#### [Given passage]
I have to admit that Baker’s description of some particular edit wars seems to amuse him more than it does me—but he does say “This is a reference book that can suddenly go nasty on you,” particularly if you hit it between vandalism and reversal. (He cites the article about James Bryant Conant, which for seventeen minutes consisted of “HES A BIG STUPID HEAD.”)
Did I mention this is a book review? About two-thirds of the way through, Baker mentions the book. There’s a 400-word section relating directly to the book. That out of the way, Baker moves on to his own experience as “Wageless” on Wikipedia. He gets involved in a deletion issue regarding a minor poet and starts to turn into a general-purpose anti-deletionist. (By Baker’s standards, I should definitely be in Wikipedia!) He spends a fair amount of text on deletionism, notability purges and all that.
The sad part of reading Baker’s article—other than demonstrating the ease with which Baker goes entirely gaga on a subject—is that I did look him up on Wikipedia, then read about his latest book…and find that any respect I might have had for the man is gone, replaced by a general feeling of revulsion. Nothing to do with his feelings about libraries; a lot to do with that book.
Pulling back one layer, Marcus Banks is also anti-deletionist:
One man’s trash is another man’s treasure. There are no page or length restrictions in the Wikipedia (obviously), so who am I to judge what should matter to you?
The healthy side of Wikipedia regulation manifests itself whenever people delete silly or unfactual edits within individual articles… But the mood these days is much more sinister. Baker quotes Andrew Lih: “The preference now is for excising, deleting, restricting information rather than letting it sit there and grow.”
There is a bright side, thank goodness. Those worried about the Wikipedia censors can join the awkwardly named Wikiproject Proposed Deletion Patrolling project. This is a splinter faction within the Wikipedia community; anyone can resist the notability purges and spur the Wikipedia to hew closer to its original spirit.

#### [Tasks and exercises]
[a] Answer these questions using the passage about Wikipedia:
(i) For how many minutes did the article about James Bryant Conant consist of "HES A BIG STUPID HEAD."?
(ii) Under what name did Baker take part on Wikipedia?
(iii) In the part quoted from Marcus Banks, what project can people join if they are worried about the Wikipedia censors?
[b] Copy word for word the part of the passage about Wikipedia that opens with the words containing "The sad part" and closes with "matter to you?".

[Box coordinate listings]
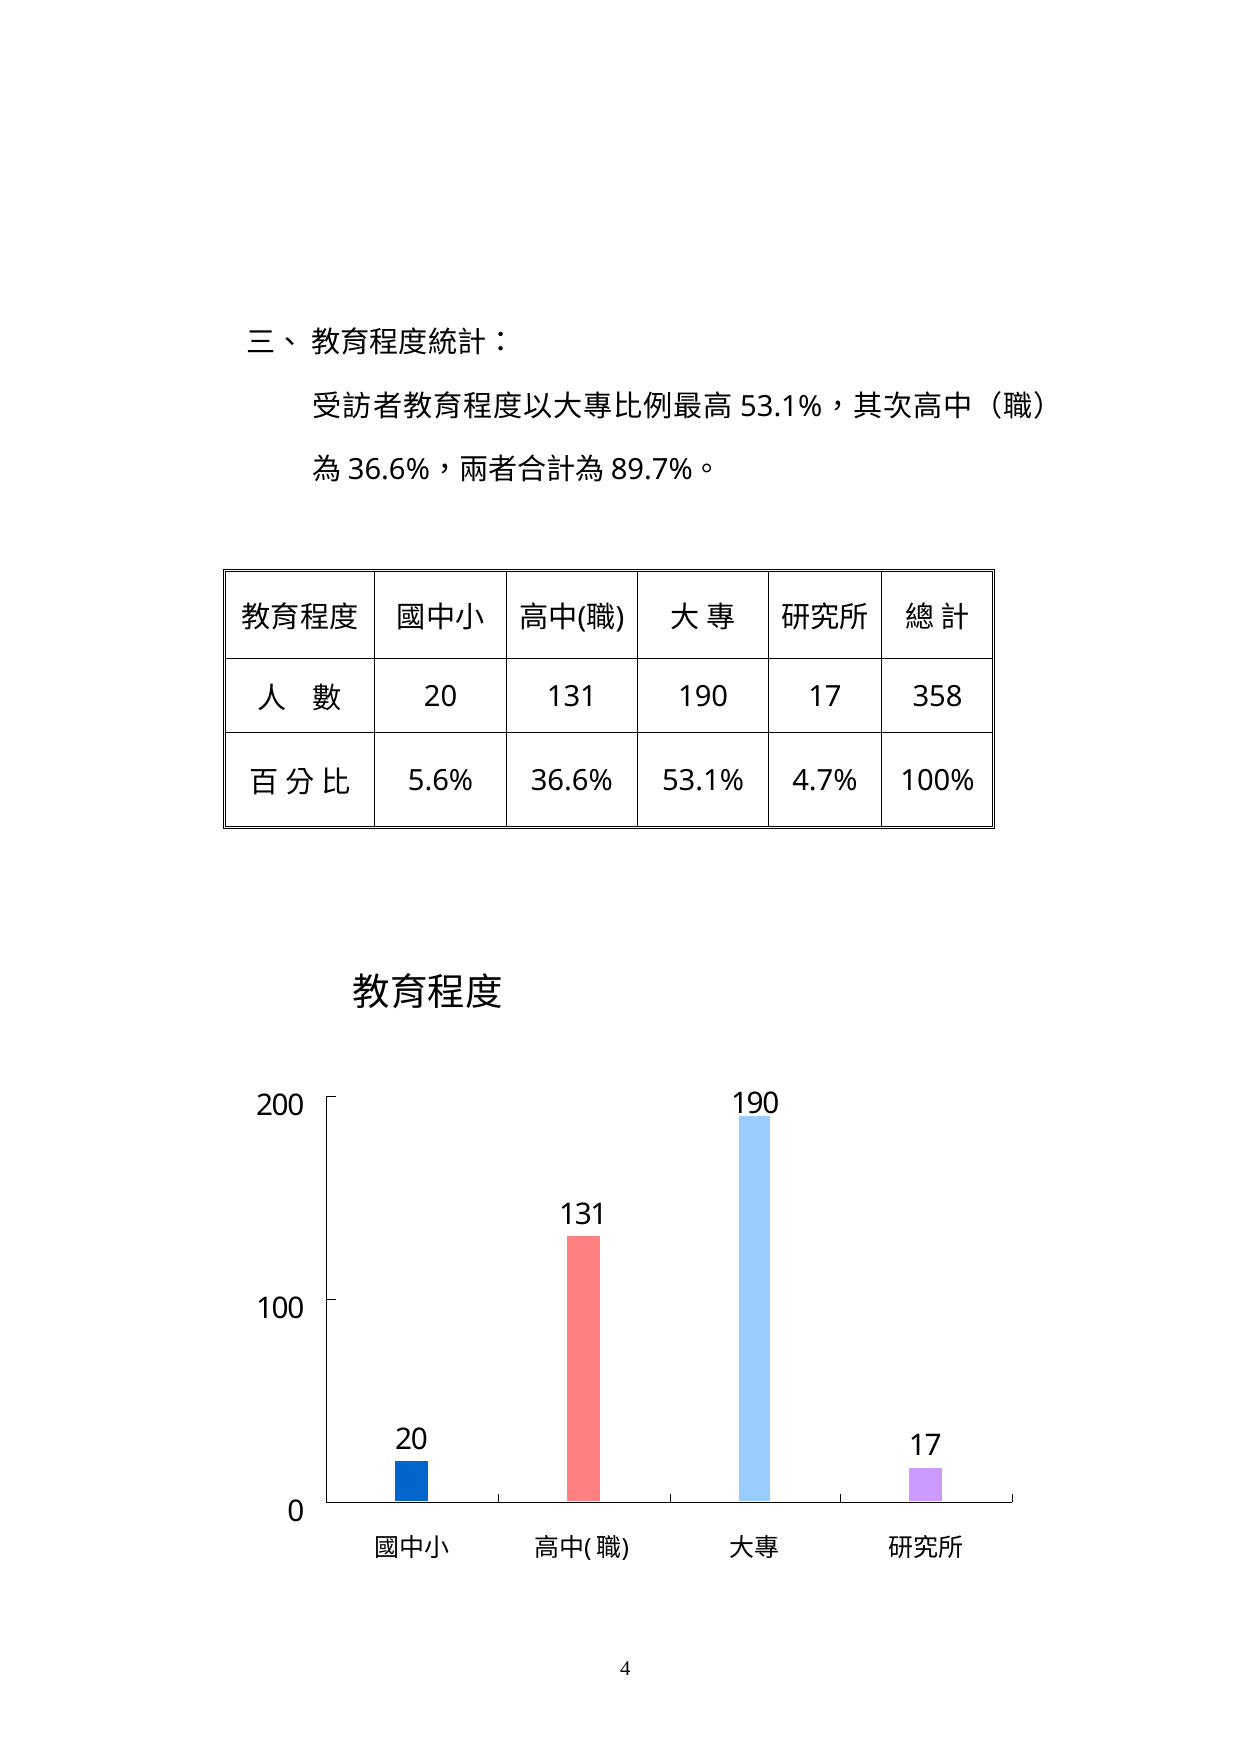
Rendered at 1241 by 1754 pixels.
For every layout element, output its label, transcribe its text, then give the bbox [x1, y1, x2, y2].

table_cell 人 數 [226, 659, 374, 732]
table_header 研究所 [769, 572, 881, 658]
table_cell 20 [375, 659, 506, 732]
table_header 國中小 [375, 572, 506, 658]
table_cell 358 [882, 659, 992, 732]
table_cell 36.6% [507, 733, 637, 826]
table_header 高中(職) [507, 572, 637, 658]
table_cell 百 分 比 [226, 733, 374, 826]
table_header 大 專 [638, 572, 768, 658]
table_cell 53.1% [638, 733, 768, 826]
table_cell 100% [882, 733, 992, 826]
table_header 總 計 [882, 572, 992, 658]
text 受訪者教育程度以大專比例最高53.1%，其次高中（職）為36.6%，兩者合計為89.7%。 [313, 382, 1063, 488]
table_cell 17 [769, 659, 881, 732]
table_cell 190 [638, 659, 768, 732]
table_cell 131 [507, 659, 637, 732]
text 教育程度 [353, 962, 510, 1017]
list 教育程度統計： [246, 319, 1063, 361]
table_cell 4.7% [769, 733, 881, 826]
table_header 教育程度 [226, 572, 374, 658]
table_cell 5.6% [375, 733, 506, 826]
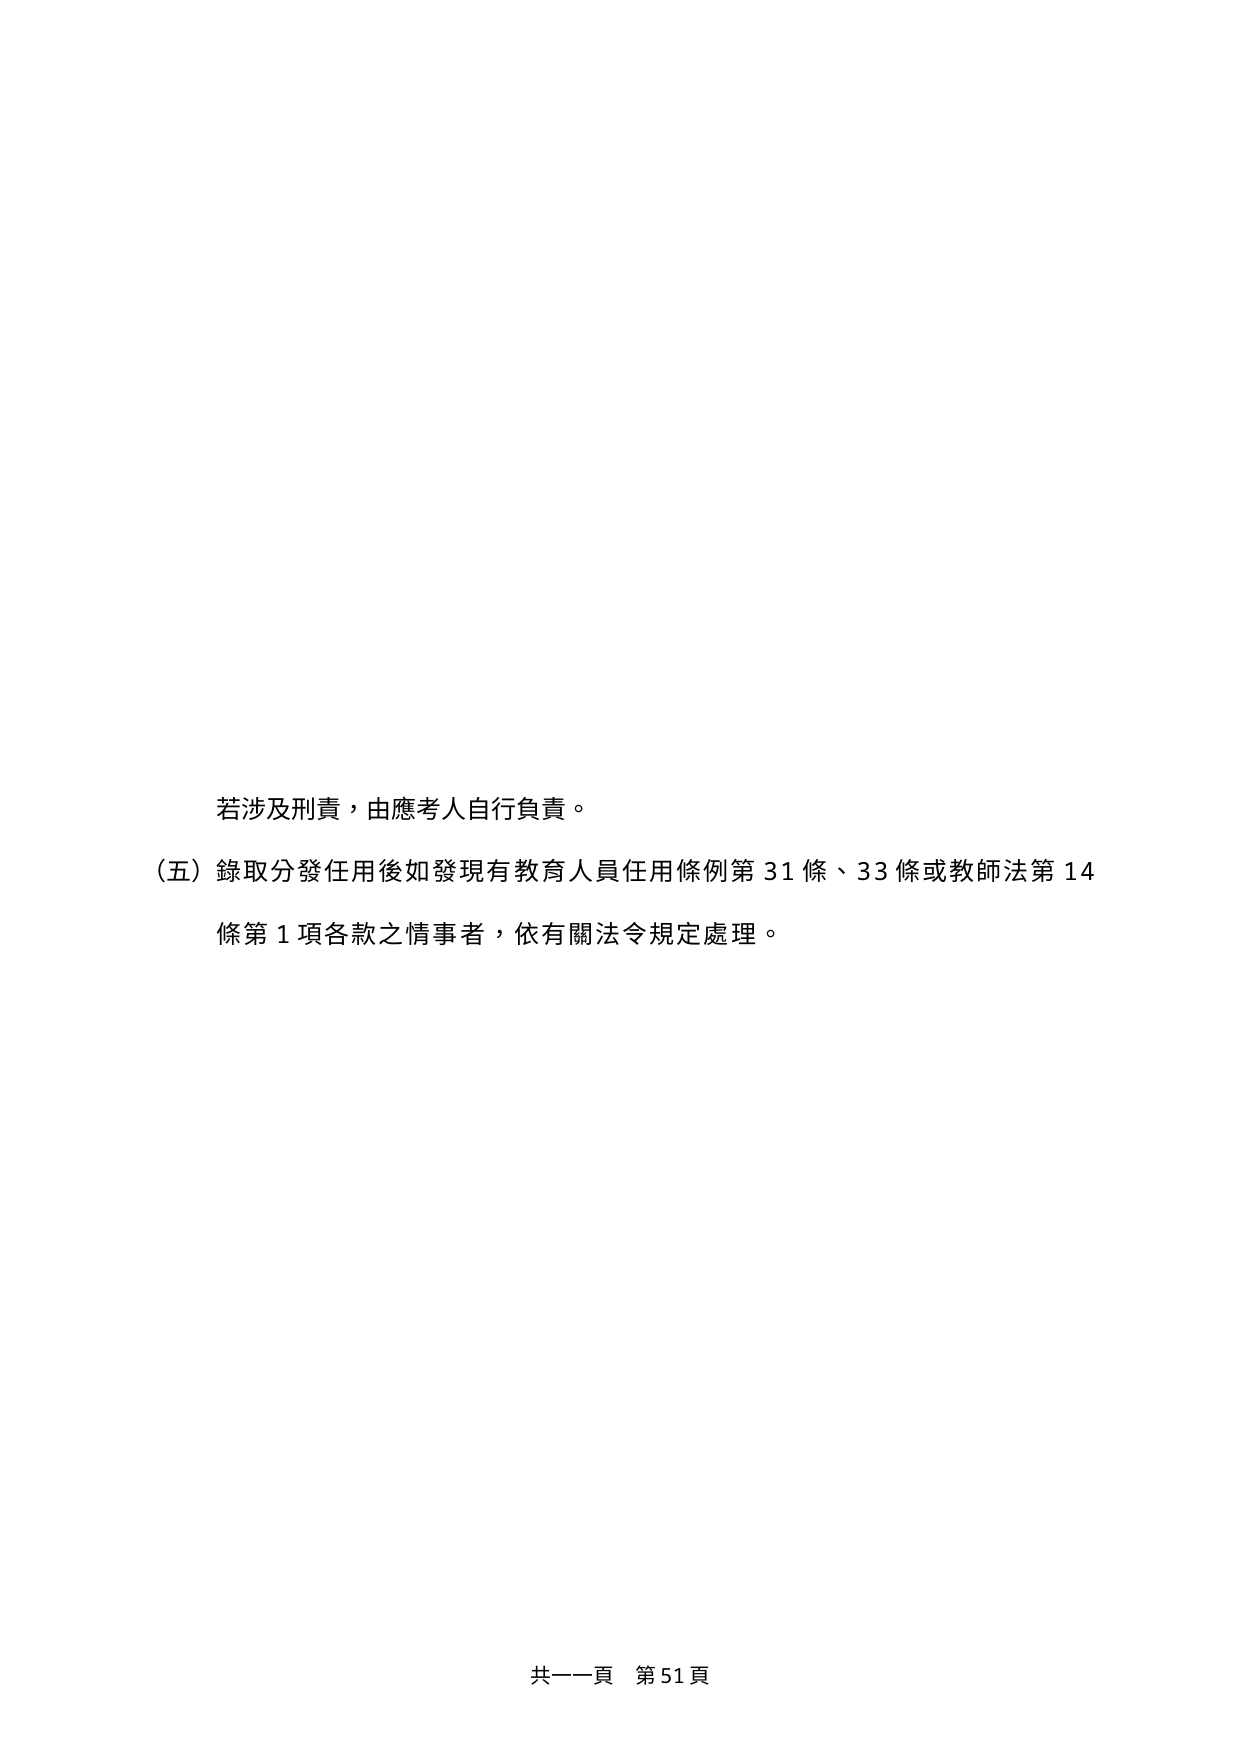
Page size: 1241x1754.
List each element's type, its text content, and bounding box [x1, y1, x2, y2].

#### [Response list]
[a]
(i) Seventeen minutes.
(ii) "Wageless."
(iii) The Wikiproject Proposed Deletion Patrolling project.

[b]
The sad part of reading Baker’s article—other than demonstrating the ease with which Baker goes entirely gaga on a subject—is that I did look him up on Wikipedia, then read about his latest book…and find that any respect I might have had for the man is gone, replaced by a general feeling of revulsion. Nothing to do with his feelings about libraries; a lot to do with that book.
Pulling back one layer, Marcus Banks is also anti-deletionist:
One man’s trash is another man’s treasure. There are no page or length restrictions in the Wikipedia (obviously), so who am I to judge what should matter to you?